- _REQUIRED WORK_
Check each line of the listing for the word "Manager" and report the ones that have it.

- _DATA FOR THIS TASK_
== Segment start ==

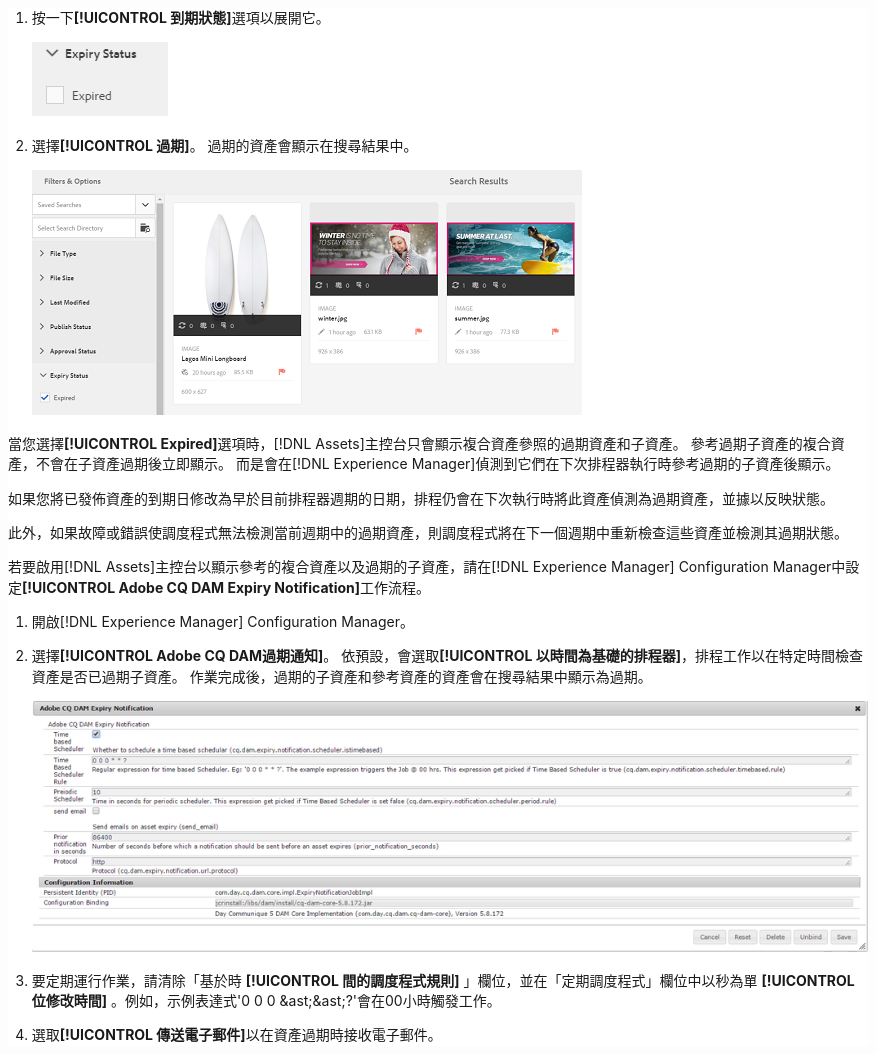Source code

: 1. 按一下&#x200B;**[!UICONTROL 到期狀態]**&#x200B;選項以展開它。

   ![chlimage_1-152](assets/chlimage_1-152.png)

1. 選擇&#x200B;**[!UICONTROL 過期]**。 過期的資產會顯示在搜尋結果中。

   ![chlimage_1-153](assets/chlimage_1-153.png)

當您選擇&#x200B;**[!UICONTROL Expired]**&#x200B;選項時，[!DNL Assets]主控台只會顯示複合資產參照的過期資產和子資產。 參考過期子資產的複合資產，不會在子資產過期後立即顯示。 而是會在[!DNL Experience Manager]偵測到它們在下次排程器執行時參考過期的子資產後顯示。

如果您將已發佈資產的到期日修改為早於目前排程器週期的日期，排程仍會在下次執行時將此資產偵測為過期資產，並據以反映狀態。

此外，如果故障或錯誤使調度程式無法檢測當前週期中的過期資產，則調度程式將在下一個週期中重新檢查這些資產並檢測其過期狀態。

若要啟用[!DNL Assets]主控台以顯示參考的複合資產以及過期的子資產，請在[!DNL Experience Manager] Configuration Manager中設定&#x200B;**[!UICONTROL Adobe CQ DAM Expiry Notification]**&#x200B;工作流程。

1. 開啟[!DNL Experience Manager] Configuration Manager。
1. 選擇&#x200B;**[!UICONTROL Adobe CQ DAM過期通知]**。 依預設，會選取&#x200B;**[!UICONTROL 以時間為基礎的排程器]**，排程工作以在特定時間檢查資產是否已過期子資產。 作業完成後，過期的子資產和參考資產的資產會在搜尋結果中顯示為過期。

   ![chlimage_1-154](assets/chlimage_1-154.png)

1. 要定期運行作業，請清除「基於時 **[!UICONTROL 間的調度程式規則]** 」欄位，並在「定期調度程式」欄位中以秒為單 **[!UICONTROL 位修改時間]** 。例如，示例表達式&#39;0 0 0 &amp;ast;&amp;ast;?&#39;會在00小時觸發工作。
1. 選取&#x200B;**[!UICONTROL 傳送電子郵件]**&#x200B;以在資產過期時接收電子郵件。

== Segment end ==

- _THE COMPLETED TASK_
當您選擇&#x200B;**[!UICONTROL Expired]**&#x200B;選項時，[!DNL Assets]主控台只會顯示複合資產參照的過期資產和子資產。 參考過期子資產的複合資產，不會在子資產過期後立即顯示。 而是會在[!DNL Experience Manager]偵測到它們在下次排程器執行時參考過期的子資產後顯示。
若要啟用[!DNL Assets]主控台以顯示參考的複合資產以及過期的子資產，請在[!DNL Experience Manager] Configuration Manager中設定&#x200B;**[!UICONTROL Adobe CQ DAM Expiry Notification]**&#x200B;工作流程。
1. 開啟[!DNL Experience Manager] Configuration Manager。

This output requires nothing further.